DIENSTAG: Rechtsanwalt M… ist ganz böse, weil er beim AG gegen mich gewonnen hat

MITTWOCH: Rechtsanwalt L… ist so böse, weil er beim LG gegen mich gewonnen hat.

DONNERSTAG: Mein Zwillingsbruder ist doppelt böse, weil er gegen mich gewonnen hat

FREITAG: Alle sind böse, weil ich mein Haus verloren habe.

WOCHENENDE: Bin jetzt Enthüllungsjournalistin, weil ich meinen BH verloren habe.

Nein, eigentlich interessiert das kein Schwein. Natürlich hat auch mich das jahrelang nicht interessiert. Manchmal passiert es aber, dass sich die Wege kreuzen. Die Wege von Pfeiffer und mir haben sich 2016 gleich zwei Mal gekreuzt. Z. B. auch bei Frank E, der lt. Pfeiffer im Dezember beim Amtsgericht Duisburg noch im Gerichtssaal verhaftet werden sollte, dafür wollte sie und ihre Getreuen sorgen. Inzwischen ist seit dem Termin beim AG Duisburg ein Monat vergangen, und Frank E erfreut sich noch immer seiner Freiheit, denn Frau Pfeiffer war zu dem Termin erst gar nicht gekommen.

Im Vorfeld der Verhandlung hetzte Frau Pfeiffer im Internet auch wieder gegen Frank E., den sich doch noch ein Jahr zuvor in einem Video so gelobt hatte, weil der sich so für sie eingesetzt hatte.

Andreas Ganser ist ein guter Bekannter von Frank, und hat sich im Internet auch gegen die Hetze von Frau Pfeiffer gewehrt. Ich habe ihn dann noch unterstützt. Besonders schlau dürfte Frau Pfeiffer nicht sein, denn nach ungefähr drei Sätzen von mir kam von ihr nur noch ein „Ach ja, …“. Und natürlich hat die Mobberin der Nation alle Personen angezeigt. Das soll eine ihrer Lieblingsbeschäftigung sein.

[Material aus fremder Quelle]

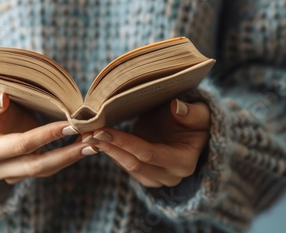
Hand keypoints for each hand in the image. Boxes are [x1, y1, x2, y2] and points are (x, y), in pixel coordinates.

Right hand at [0, 93, 97, 184]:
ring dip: (73, 157)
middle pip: (38, 165)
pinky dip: (69, 156)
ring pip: (48, 169)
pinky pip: (51, 167)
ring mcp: (14, 175)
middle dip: (68, 154)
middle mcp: (0, 169)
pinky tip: (87, 145)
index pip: (23, 145)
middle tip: (93, 142)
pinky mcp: (27, 174)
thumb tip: (2, 99)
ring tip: (95, 143)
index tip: (72, 124)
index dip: (48, 135)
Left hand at [81, 99, 209, 187]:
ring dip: (106, 150)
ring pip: (126, 167)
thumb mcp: (199, 113)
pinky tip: (94, 140)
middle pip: (134, 164)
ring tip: (85, 135)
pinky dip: (110, 152)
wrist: (191, 131)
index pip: (149, 154)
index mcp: (184, 162)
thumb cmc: (195, 120)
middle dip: (109, 147)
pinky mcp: (145, 176)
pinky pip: (125, 165)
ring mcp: (157, 179)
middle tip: (87, 132)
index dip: (125, 142)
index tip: (102, 129)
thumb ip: (191, 112)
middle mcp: (171, 176)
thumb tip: (176, 106)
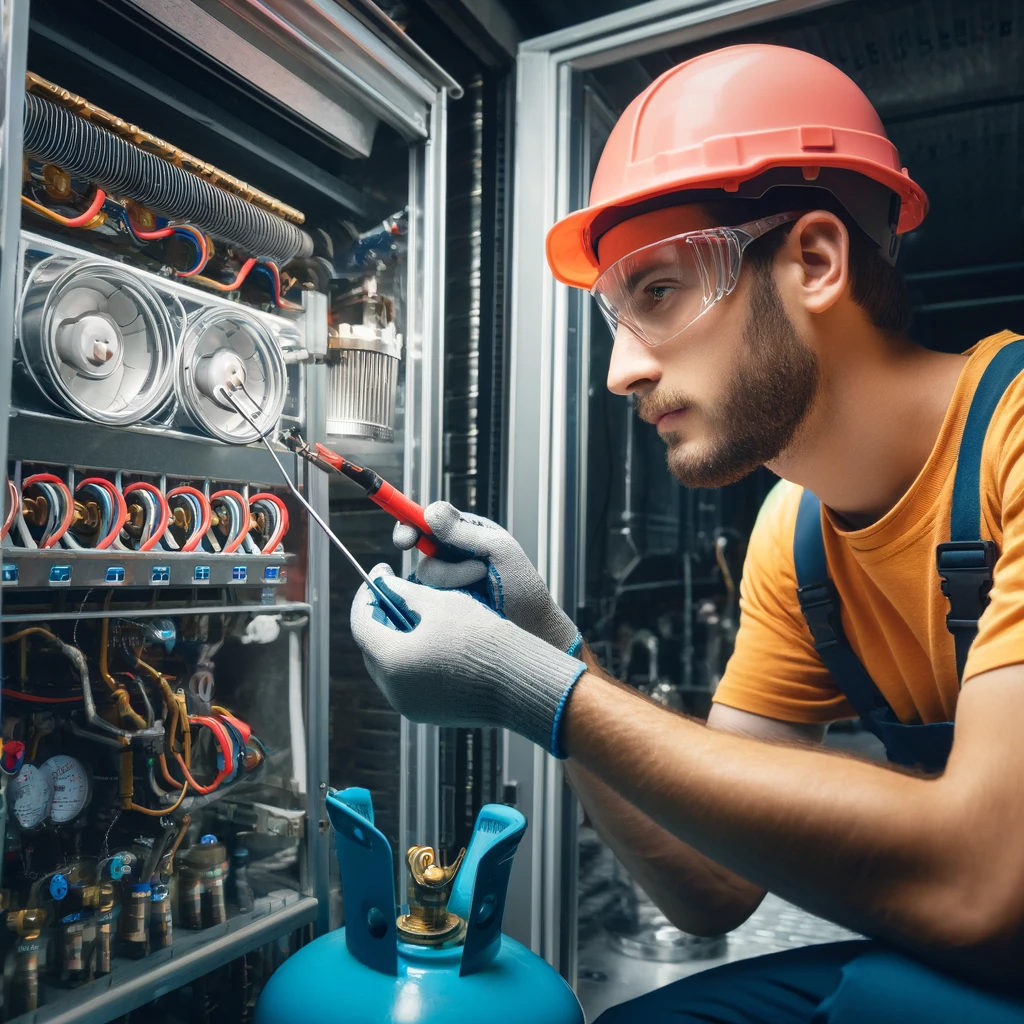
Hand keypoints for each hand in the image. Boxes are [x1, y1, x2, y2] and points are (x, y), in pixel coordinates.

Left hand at [350, 563, 585, 755]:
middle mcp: (395, 690)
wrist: (520, 679)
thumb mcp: (441, 604)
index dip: (366, 594)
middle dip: (379, 617)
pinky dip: (412, 660)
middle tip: (394, 592)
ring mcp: (412, 706)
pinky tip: (432, 640)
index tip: (378, 575)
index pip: (361, 622)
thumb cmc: (483, 639)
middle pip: (372, 647)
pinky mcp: (430, 714)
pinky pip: (409, 682)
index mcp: (392, 660)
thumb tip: (384, 584)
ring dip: (395, 639)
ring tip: (415, 614)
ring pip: (390, 666)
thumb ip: (404, 592)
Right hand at [393, 502, 580, 653]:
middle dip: (410, 538)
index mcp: (468, 532)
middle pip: (418, 540)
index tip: (408, 530)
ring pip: (425, 569)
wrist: (529, 628)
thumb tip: (431, 512)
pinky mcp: (441, 602)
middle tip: (407, 543)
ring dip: (451, 573)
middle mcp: (452, 552)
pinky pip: (426, 593)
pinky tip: (466, 598)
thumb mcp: (499, 550)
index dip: (412, 520)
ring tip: (479, 580)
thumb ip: (465, 532)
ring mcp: (445, 578)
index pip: (432, 518)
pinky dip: (446, 593)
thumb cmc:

Im Internet tauchte dann auch ein Nacktfoto einer Frau in der Badewanne auf. Ästhetisch würde man dies in den unteren Schubladen ablegen. Während einige Leute behaupteten, dass das Frau Pfeiffer wäre, wurde das von Frau Pfeiffer bestritten. Viel deutete daraufhin, dass das tatsächlich ein Nacktfoto von Frau Pfeiffer ist, aber der Kopf war nicht zu sehen, und deshalb kann man das kaum hundertprozentig behaupten.

Später hat man mir ein weiteres Badezimmerfoto geschickt. Oben ohne fotografiert sich eine Frau vor dem Spiegel. Ästhetisch gehört das auch in die unteren Schubladen. Es war nun kaum noch zu bestreiten, dass die Nackte Frau Pfeiffer war.

Die Bilder liegen mir vor, aber ich wollte den Leser nicht mit dem Anblick vergewaltigen, deshalb wurden die Bilder hier nie veröffentlicht.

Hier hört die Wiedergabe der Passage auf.